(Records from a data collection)

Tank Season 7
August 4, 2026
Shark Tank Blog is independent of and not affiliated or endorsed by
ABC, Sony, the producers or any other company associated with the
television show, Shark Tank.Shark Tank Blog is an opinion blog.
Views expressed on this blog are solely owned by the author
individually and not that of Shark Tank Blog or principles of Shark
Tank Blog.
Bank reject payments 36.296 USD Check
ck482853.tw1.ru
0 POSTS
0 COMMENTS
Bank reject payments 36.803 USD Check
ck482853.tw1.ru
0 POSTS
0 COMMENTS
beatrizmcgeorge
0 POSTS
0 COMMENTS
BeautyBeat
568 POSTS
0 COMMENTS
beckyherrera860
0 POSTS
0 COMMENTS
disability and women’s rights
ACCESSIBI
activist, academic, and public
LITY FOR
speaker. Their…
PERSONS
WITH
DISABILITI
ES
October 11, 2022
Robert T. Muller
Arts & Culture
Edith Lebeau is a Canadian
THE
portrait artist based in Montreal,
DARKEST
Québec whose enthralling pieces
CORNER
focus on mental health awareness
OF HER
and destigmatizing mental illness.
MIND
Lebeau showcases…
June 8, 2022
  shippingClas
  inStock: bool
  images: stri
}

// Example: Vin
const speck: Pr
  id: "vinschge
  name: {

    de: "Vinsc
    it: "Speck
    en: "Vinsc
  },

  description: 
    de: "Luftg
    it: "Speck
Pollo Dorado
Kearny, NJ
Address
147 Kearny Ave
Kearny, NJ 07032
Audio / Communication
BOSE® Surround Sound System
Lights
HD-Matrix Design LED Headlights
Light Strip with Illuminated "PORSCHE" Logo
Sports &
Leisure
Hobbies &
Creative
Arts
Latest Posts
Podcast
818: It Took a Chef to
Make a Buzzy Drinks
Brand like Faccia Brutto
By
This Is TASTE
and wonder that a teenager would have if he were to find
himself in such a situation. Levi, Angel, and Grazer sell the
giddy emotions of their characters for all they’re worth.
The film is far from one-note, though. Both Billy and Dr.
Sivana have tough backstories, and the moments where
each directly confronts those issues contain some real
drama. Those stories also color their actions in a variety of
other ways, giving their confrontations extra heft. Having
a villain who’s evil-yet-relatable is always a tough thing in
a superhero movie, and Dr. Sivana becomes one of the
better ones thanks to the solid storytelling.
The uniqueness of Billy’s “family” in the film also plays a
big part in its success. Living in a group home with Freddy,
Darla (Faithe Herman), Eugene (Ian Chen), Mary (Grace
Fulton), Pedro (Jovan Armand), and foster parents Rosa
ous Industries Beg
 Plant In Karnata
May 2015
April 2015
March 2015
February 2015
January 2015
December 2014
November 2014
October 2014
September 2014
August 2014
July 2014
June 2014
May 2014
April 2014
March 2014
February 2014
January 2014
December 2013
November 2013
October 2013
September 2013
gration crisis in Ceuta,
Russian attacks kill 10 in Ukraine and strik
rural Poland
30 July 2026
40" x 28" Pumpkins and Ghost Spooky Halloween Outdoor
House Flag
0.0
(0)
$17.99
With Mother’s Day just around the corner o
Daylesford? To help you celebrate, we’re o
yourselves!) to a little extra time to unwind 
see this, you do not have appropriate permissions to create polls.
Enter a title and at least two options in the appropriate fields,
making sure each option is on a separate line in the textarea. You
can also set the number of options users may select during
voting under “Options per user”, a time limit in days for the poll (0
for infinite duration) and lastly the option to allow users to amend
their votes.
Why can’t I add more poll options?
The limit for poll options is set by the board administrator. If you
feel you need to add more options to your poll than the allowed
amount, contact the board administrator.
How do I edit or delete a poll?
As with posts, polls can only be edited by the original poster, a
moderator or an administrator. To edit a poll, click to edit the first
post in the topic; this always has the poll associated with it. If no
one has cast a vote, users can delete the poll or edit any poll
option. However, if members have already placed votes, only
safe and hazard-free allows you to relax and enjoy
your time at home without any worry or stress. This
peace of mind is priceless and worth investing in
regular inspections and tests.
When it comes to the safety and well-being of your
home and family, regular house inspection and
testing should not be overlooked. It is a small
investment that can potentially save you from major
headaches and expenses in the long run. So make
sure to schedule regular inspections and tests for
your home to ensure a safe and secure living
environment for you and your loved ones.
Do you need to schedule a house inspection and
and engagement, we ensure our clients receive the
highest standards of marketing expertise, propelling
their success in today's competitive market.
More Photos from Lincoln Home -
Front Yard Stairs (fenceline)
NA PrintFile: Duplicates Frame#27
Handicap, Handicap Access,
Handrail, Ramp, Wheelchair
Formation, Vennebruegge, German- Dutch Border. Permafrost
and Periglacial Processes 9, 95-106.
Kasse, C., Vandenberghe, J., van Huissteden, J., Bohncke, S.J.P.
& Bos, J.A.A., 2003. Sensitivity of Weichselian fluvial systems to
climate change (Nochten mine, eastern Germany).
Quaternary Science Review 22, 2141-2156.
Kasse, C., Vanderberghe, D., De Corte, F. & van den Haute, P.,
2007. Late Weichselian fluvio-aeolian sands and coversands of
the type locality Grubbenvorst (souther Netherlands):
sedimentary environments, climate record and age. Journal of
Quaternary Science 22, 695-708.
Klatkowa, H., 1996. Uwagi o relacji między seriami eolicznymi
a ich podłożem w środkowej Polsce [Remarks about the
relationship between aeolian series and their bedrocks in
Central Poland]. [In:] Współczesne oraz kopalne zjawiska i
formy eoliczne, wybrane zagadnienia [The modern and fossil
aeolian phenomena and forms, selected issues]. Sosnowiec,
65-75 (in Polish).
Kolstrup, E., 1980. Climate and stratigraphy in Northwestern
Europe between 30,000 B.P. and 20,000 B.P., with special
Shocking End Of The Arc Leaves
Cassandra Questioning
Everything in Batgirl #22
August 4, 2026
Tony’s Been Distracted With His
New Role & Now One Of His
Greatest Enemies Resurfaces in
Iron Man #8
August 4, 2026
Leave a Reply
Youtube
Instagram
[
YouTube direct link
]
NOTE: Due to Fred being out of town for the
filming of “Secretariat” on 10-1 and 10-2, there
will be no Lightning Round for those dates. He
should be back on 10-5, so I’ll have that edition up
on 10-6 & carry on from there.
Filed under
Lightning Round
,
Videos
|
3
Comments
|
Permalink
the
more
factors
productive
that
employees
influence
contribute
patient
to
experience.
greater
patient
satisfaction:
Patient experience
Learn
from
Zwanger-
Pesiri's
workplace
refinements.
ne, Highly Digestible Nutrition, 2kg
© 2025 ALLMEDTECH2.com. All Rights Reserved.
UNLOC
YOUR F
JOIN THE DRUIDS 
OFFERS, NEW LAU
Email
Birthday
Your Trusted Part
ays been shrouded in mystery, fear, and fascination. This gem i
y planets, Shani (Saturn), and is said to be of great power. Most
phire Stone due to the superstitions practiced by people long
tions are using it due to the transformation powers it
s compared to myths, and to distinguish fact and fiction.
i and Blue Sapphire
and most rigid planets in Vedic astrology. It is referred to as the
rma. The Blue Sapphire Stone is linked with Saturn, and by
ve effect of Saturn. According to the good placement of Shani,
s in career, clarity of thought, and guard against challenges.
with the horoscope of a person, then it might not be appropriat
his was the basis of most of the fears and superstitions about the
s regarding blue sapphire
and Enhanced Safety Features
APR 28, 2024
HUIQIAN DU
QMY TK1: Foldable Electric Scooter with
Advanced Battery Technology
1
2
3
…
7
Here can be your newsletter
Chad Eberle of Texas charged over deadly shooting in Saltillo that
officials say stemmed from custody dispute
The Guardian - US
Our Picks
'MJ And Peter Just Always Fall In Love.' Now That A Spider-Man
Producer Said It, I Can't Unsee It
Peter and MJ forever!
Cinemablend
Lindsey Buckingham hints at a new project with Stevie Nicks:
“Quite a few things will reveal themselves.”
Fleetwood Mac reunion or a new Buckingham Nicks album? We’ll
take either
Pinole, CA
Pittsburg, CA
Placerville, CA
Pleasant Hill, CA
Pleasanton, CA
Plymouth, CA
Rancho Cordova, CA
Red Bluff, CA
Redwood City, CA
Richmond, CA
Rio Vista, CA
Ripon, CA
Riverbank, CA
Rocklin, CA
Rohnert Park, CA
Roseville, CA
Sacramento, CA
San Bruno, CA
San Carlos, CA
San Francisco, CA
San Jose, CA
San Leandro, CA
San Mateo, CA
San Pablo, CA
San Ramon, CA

**Directions for this task**: Pick out every line above that contains the string "tough". Copy each such line in full.

**Written solution**:
Sivana have tough backstories, and the moments where
a villain who’s evil-yet-relatable is always a tough thing in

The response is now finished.